WHO IS THIS MAN! I understand GAL, but this so messed up...my mind doesn't wrap around doing anything productive.

Today he served "me" the coffee I was brewing, sat down and watched my movie with me. I made mention to my S25-chef, that I was hungry, H got up to make full-on Sun. breakfast.

A week ago H said quickly, he was getting tiered of EA and how she acts. Just that quickly he changed the subject.

Yesterday after his all day Fri. absence H said he did carpentry for her and could see how she has different facades of craziness in her, maybe even personalities.

He said he's crazy like her so he can relate that side of himself with her. It's that whole OW excepting him the way he is now, no judgement.

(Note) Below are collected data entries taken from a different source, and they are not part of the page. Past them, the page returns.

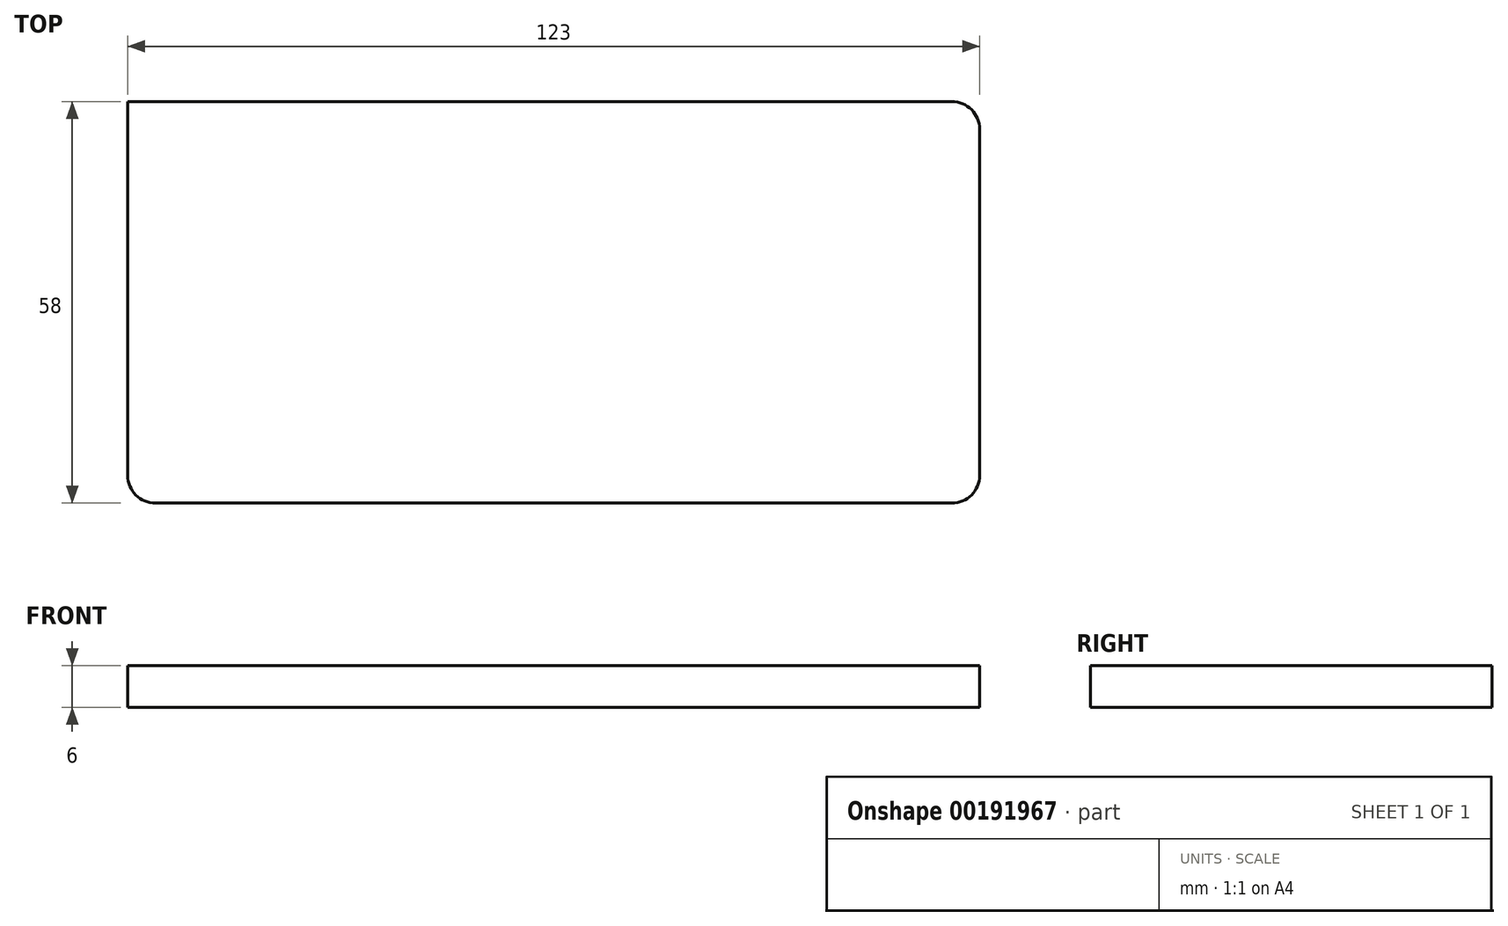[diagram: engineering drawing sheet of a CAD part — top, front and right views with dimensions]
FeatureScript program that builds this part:
annotation { "Feature Type Name" : "Feature", "Feature Type Description" : "" }
export const myFeature = defineFeature(function(context is Context, id is Id, definition is map)
    precondition{}
    {
        {
            var Q0;
            Q0=qCreatedBy(makeId("Top.planeOp"),FACE);
            var sketch = newSketch(context, id + "F0", { "sketchPlane" : qUnion([Q0])});
            skLineSegment(sketch, "E0.bottom", {"start": v(61.5, -29) * mm, "end": v(-61.5, -29) * mm});
            skLineSegment(sketch, "E0.top", {"start": v(61.5, 29) * mm, "end": v(-61.5, 29) * mm});
            skLineSegment(sketch, "E0.left", {"start": v(61.5, -29) * mm, "end": v(61.5, 29) * mm});
            skLineSegment(sketch, "E0.right", {"start": v(-61.5, -29) * mm, "end": v(-61.5, 29) * mm});
            skPoint(sketch, "E0.middle", {"position": v(0, 0) * mm});
            skSolve(sketch);
        }
        {
            var Q0;
            Q0 = qSketchRegion(id + "F0", true);
            extrude(context, id + "F1", {"entities" : qUnion([Q0]), "depth" : 6 * mm});
        }
        {
            var Q0;
            Q0=makeQuery(id+"F1.opExtrude","SWEPT_EDGE",EDGE,{"disambiguationData":[OSD([sQuery(id+"F0.wireOp",EDGE,"E0.bottom"),sQuery(id+"F0.wireOp",EDGE,"E0.left")])]});
            var Q1;
            Q1=makeQuery(id+"F1.opExtrude","SWEPT_EDGE",EDGE,{"disambiguationData":[OSD([sQuery(id+"F0.wireOp",EDGE,"E0.bottom"),sQuery(id+"F0.wireOp",EDGE,"E0.right")])]});
            var Q2;
            Q2=makeQuery(id+"F1.opExtrude","SWEPT_EDGE",EDGE,{"disambiguationData":[OSD([sQuery(id+"F0.wireOp",EDGE,"E0.top"),sQuery(id+"F0.wireOp",EDGE,"E0.left")])]});
            fillet(context, id + "F2", {"entities" : qUnion([Q0, Q1, Q2]), "radius" : 4 * mm, "tangentPropagation" : true, "allowEdgeOverflow" : false});
        }
    });
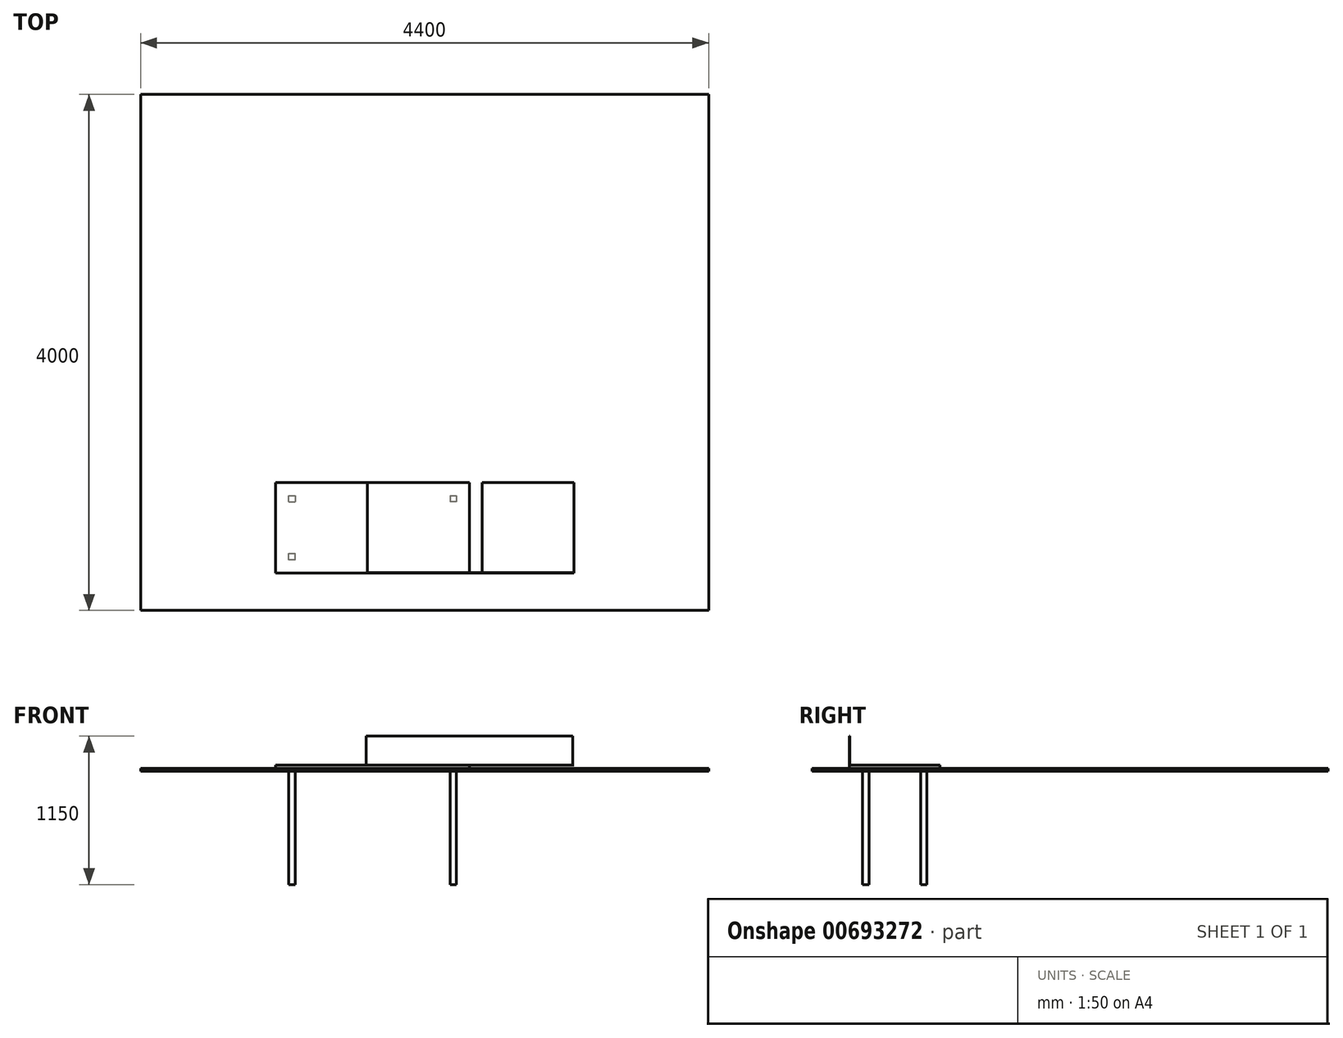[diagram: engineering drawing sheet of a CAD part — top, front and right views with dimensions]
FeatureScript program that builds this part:
annotation { "Feature Type Name" : "Feature", "Feature Type Description" : "" }
export const myFeature = defineFeature(function(context is Context, id is Id, definition is map)
    precondition{}
    {
        {
            var Q0;
            Q0=qCreatedBy(makeId("Right.planeOp"),FACE);
            var sketch = newSketch(context, id + "F0", { "sketchPlane" : qUnion([Q0])});
            skLineSegment(sketch, "E0.bottom", {"start": v(657.13, 1522.99) * mm, "end": v(-42.87, 1522.99) * mm});
            skLineSegment(sketch, "E0.top", {"start": v(657.13, 22.99) * mm, "end": v(-42.87, 22.99) * mm});
            skLineSegment(sketch, "E0.left", {"start": v(657.13, 1522.99) * mm, "end": v(657.13, 22.99) * mm});
            skLineSegment(sketch, "E0.right", {"start": v(-42.87, 1522.99) * mm, "end": v(-42.87, 22.99) * mm});
            skSolve(sketch);
        }
        {
            var Q0;
            Q0 = qSketchRegion(id + "F0", true);
            extrude(context, id + "F1", {"entities" : qUnion([Q0]), "depth" : 25 * mm, "offsetDistance" : 25 * mm});
        }
        {
            var Q0;
            Q0=makeQuery(id+"F1.opExtrude","CAP_FACE",FACE,{"disambiguationData":[OSD([sQuery(id+"F0.wireOp",EDGE,"E0.bottom"),sQuery(id+"F0.wireOp",EDGE,"E0.top"),sQuery(id+"F0.wireOp",EDGE,"E0.left"),sQuery(id+"F0.wireOp",EDGE,"E0.right")])],"isStart":true});
            var sketch = newSketch(context, id + "F2", { "sketchPlane" : qUnion([Q0])});
            skLineSegment(sketch, "E1.0", {"start": v(-557.13, 122.99) * mm, "end": v(-57.13, 122.99) * mm});
            skLineSegment(sketch, "E1.1", {"start": v(-557.13, 1422.99) * mm, "end": v(-557.13, 122.99) * mm});
            skLineSegment(sketch, "E1.2", {"start": v(-57.13, 1422.99) * mm, "end": v(-557.13, 1422.99) * mm});
            skLineSegment(sketch, "E1.3", {"start": v(-57.13, 122.99) * mm, "end": v(-57.13, 1422.99) * mm});
            skLineSegment(sketch, "E2.bottom", {"start": v(-57.13, 122.99) * mm, "end": v(-107.13, 122.99) * mm});
            skLineSegment(sketch, "E2.top", {"start": v(-57.13, 172.99) * mm, "end": v(-107.13, 172.99) * mm});
            skLineSegment(sketch, "E2.left", {"start": v(-57.13, 122.99) * mm, "end": v(-57.13, 172.99) * mm});
            skLineSegment(sketch, "E2.right", {"start": v(-107.13, 122.99) * mm, "end": v(-107.13, 172.99) * mm});
            skLineSegment(sketch, "E3.MirrorCS", {"start": v(-57.13, 1372.99) * mm, "end": v(-107.13, 1372.99) * mm});
            skLineSegment(sketch, "E4.MirrorCS", {"start": v(-57.13, 1422.99) * mm, "end": v(-57.13, 1372.99) * mm});
            skLineSegment(sketch, "E5.MirrorCS", {"start": v(-57.13, 1422.99) * mm, "end": v(-107.13, 1422.99) * mm});
            skLineSegment(sketch, "E6.MirrorCS", {"start": v(-107.13, 1422.99) * mm, "end": v(-107.13, 1372.99) * mm});
            skLineSegment(sketch, "E7.MirrorCS", {"start": v(-557.13, 172.99) * mm, "end": v(-507.13, 172.99) * mm});
            skLineSegment(sketch, "E8.MirrorCS", {"start": v(-507.13, 122.99) * mm, "end": v(-507.13, 172.99) * mm});
            skLineSegment(sketch, "E9.MirrorCS", {"start": v(-557.13, 122.99) * mm, "end": v(-557.13, 172.99) * mm});
            skLineSegment(sketch, "E10.MirrorCS", {"start": v(-557.13, 122.99) * mm, "end": v(-507.13, 122.99) * mm});
            skLineSegment(sketch, "E11.MirrorCS", {"start": v(-507.13, 1422.99) * mm, "end": v(-507.13, 1372.99) * mm});
            skLineSegment(sketch, "E12.MirrorCS", {"start": v(-557.13, 1372.99) * mm, "end": v(-507.13, 1372.99) * mm});
            skLineSegment(sketch, "E13.MirrorCS", {"start": v(-557.13, 122.99) * mm, "end": v(-557.13, 1422.99) * mm});
            skLineSegment(sketch, "E14.MirrorCS", {"start": v(-557.13, 1422.99) * mm, "end": v(-57.13, 1422.99) * mm});
            skSolve(sketch);
        }
        {
            var Q0;
            Q0=makeQuery(id+"F2.imprint","IMPRINT",FACE,{"disambiguationData":[TD([[makeQuery(id+"F2.imprint","IMPRINT",EDGE,{"derivedFrom":sQuery(id+"F2.wireOp",EDGE,"E3.MirrorCS")}),-1.0]])]});
            var Q1;
            {var subQ0=sQuery(id+"F2.wireOp",EDGE,"E11.MirrorCS");Q1=makeQuery(id+"F2.imprint","IMPRINT",FACE,{"disambiguationData":[TD([[makeQuery(id+"F2.imprint","IMPRINT",EDGE,{"derivedFrom":subQ0}),-1.0]])]});}
            var Q2;
            Q2=makeQuery(id+"F2.imprint","IMPRINT",FACE,{"disambiguationData":[TD([[makeQuery(id+"F2.imprint","IMPRINT",EDGE,{"derivedFrom":sQuery(id+"F2.wireOp",EDGE,"E2.bottom")}),-1.0]])]});
            var Q3;
            {var subQ0=sQuery(id+"F2.wireOp",EDGE,"E7.MirrorCS");Q3=makeQuery(id+"F2.imprint","IMPRINT",FACE,{"disambiguationData":[TD([[makeQuery(id+"F2.imprint","IMPRINT",EDGE,{"derivedFrom":subQ0}),-1.0]])]});}
            extrude(context, id + "F3", {"entities" : qUnion([Q0, Q1, Q2, Q3]), "operationType" : NewBodyOperationType.ADD, "depth" : 900 * mm, "offsetDistance" : 25 * mm});
        }
        {
            var Q0;
            Q0=makeQuery(id+"F1.opExtrude","SWEPT_BODY",BODY,{"disambiguationData":[OSD([sQuery(id+"F0.wireOp",EDGE,"E0.bottom"),sQuery(id+"F0.wireOp",EDGE,"E0.top"),sQuery(id+"F0.wireOp",EDGE,"E0.left"),sQuery(id+"F0.wireOp",EDGE,"E0.right")])]});
            var Q1;
            Q1=makeQuery(id+"F1.opExtrude","CAP_EDGE",EDGE,{"disambiguationData":[OSD([sQuery(id+"F0.wireOp",EDGE,"E0.top")])],"isStart":true});
            transform(context, id + "F4", {"entities" : qUnion([Q0]), "transformType" : TransformType.ROTATION, "transformAxis" : qUnion([Q1]), "angle" : 90 * degree, "makeCopy" : false});
        }
        {
            var Q0;
            Q0=qCreatedBy(makeId("Top.planeOp"),FACE);
            var sketch = newSketch(context, id + "F5", { "sketchPlane" : qUnion([Q0])});
            skLineSegment(sketch, "E15.bottom", {"start": v(-2546.45, 3666) * mm, "end": v(1853.55, 3666) * mm});
            skLineSegment(sketch, "E15.top", {"start": v(-2546.45, -334) * mm, "end": v(1853.55, -334) * mm});
            skLineSegment(sketch, "E15.left", {"start": v(-2546.45, 3666) * mm, "end": v(-2546.45, -334) * mm});
            skLineSegment(sketch, "E15.right", {"start": v(1853.55, 3666) * mm, "end": v(1853.55, -334) * mm});
            skSolve(sketch);
        }
        {
            var Q0;
            Q0 = qSketchRegion(id + "F5", true);
            extrude(context, id + "F6", {"entities" : qUnion([Q0]), "depth" : 25 * mm, "offsetDistance" : 25 * mm});
        }
        {
            var Q0;
            Q0=makeQuery(id+"F1.opExtrude","CAP_FACE",FACE,{"disambiguationData":[OSD([sQuery(id+"F0.wireOp",EDGE,"E0.bottom"),sQuery(id+"F0.wireOp",EDGE,"E0.top"),sQuery(id+"F0.wireOp",EDGE,"E0.left"),sQuery(id+"F0.wireOp",EDGE,"E0.right")])],"isStart":false});
            var sketch = newSketch(context, id + "F7", { "sketchPlane" : qUnion([Q0])});
            skLineSegment(sketch, "E16", {"start": v(-1500, -42.87) * mm, "end": v(-800, -42.87) * mm});
            skLineSegment(sketch, "E17", {"start": v(-800, -42.87) * mm, "end": v(800, -42.87) * mm});
            skLineSegment(sketch, "E18", {"start": v(800, -42.87) * mm, "end": v(800, -39.87) * mm});
            skLineSegment(sketch, "E19", {"start": v(800, -39.87) * mm, "end": v(-800, -39.87) * mm});
            skLineSegment(sketch, "E20", {"start": v(-800, -39.87) * mm, "end": v(-800, -42.87) * mm});
            skSolve(sketch);
        }
        {
            var Q0;
            Q0 = qSketchRegion(id + "F7", true);
            extrude(context, id + "F8", {"entities" : qUnion([Q0]), "depth" : 225 * mm, "offsetDistance" : 25 * mm});
        }
        {
            var Q0;
            Q0=makeQuery(id+"F1.opExtrude","CAP_FACE",FACE,{"disambiguationData":[OSD([sQuery(id+"F0.wireOp",EDGE,"E0.bottom"),sQuery(id+"F0.wireOp",EDGE,"E0.top"),sQuery(id+"F0.wireOp",EDGE,"E0.left"),sQuery(id+"F0.wireOp",EDGE,"E0.right")])],"isStart":false});
            var sketch = newSketch(context, id + "F9", { "sketchPlane" : qUnion([Q0])});
            skLineSegment(sketch, "E21.bottom", {"start": v(-1500, 657.13) * mm, "end": v(-791.48, 657.13) * mm});
            skLineSegment(sketch, "E21.top", {"start": v(-1500, -42.87) * mm, "end": v(-791.48, -42.87) * mm});
            skLineSegment(sketch, "E21.left", {"start": v(-1500, 657.13) * mm, "end": v(-1500, -42.87) * mm});
            skLineSegment(sketch, "E21.right", {"start": v(-791.48, 657.13) * mm, "end": v(-791.48, -42.87) * mm});
            skSolve(sketch);
        }
        {
            var Q0;
            Q0 = qSketchRegion(id + "F9", true);
            extrude(context, id + "F10", {"entities" : qUnion([Q0]), "depth" : 1 * mm, "offsetDistance" : 25 * mm});
        }
        {
            var Q0;
            Q0=makeQuery(id+"F10.opExtrude","SWEPT_BODY",BODY,{"disambiguationData":[OSD([sQuery(id+"F9.wireOp",EDGE,"E21.bottom"),sQuery(id+"F9.wireOp",EDGE,"E21.top"),sQuery(id+"F9.wireOp",EDGE,"E21.left"),sQuery(id+"F9.wireOp",EDGE,"E21.right")])]});
            var Q1;
            Q1=makeQuery(id+"F8.opExtrude","CAP_VERTEX",VERTEX,{"disambiguationData":[OSD([sQuery(id+"F7.wireOp",EDGE,"E16"),sQuery(id+"F7.wireOp",EDGE,"E17"),sQuery(id+"F7.wireOp",EDGE,"E20")])],"isStart":false});
            var Q2;
            Q2=makeQuery(id+"F8.opExtrude","CAP_VERTEX",VERTEX,{"disambiguationData":[OSD([sQuery(id+"F7.wireOp",EDGE,"E17"),sQuery(id+"F7.wireOp",EDGE,"E18")])],"isStart":false});
            transform(context, id + "F11", {"entities" : qUnion([Q0]), "transformType" : TransformType.TRANSLATION_ENTITY, "oppositeDirectionEntity" : false, "transformLine" : qUnion([Q1, Q2]), "makeCopy" : true});
        }
    });
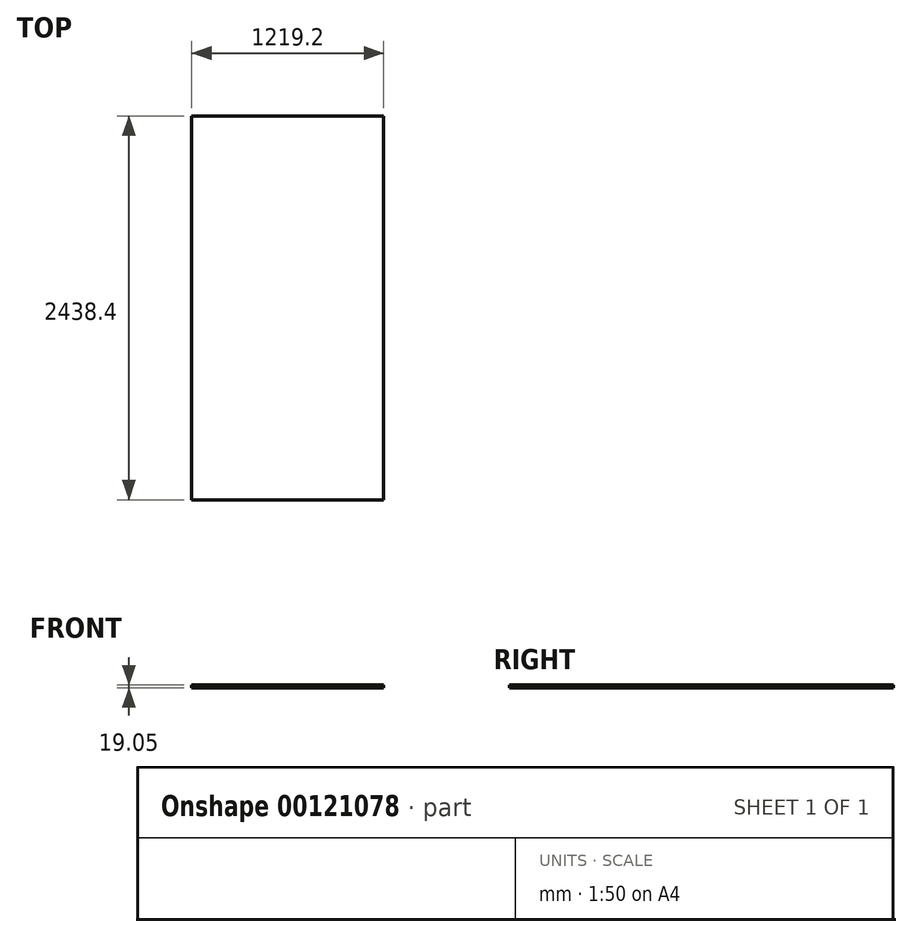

I "carefully" spoke up and said if he's sitting here reasoning all this out with me he's not crazy. I went on (with a green light) to say he is confused and angry with life's turnout, but not...get welfare, social security assistance crazy, like she's been deemed by the State of Ill.

He agreed....shock!

He said he feels as if the finger of God took his hard work through life and mixed it around leaving him with the devastation.... admitted to feeling very confused.

He says he measures himself "now" by how much money he can bring in and want's to work 24-7, because that's all he's good for as a family man.

Then the hour of work comes nearer and he complains "he's getting to old for this, he doesn't fit in, he's out of shape, he just want to be home.

I know none of this is my doing but living around it does affect me, way too much!


The past can't be ahead of you in the future.
You don't have to figure it all out, just pick a direction.
What's next...I don't know but I can't wait!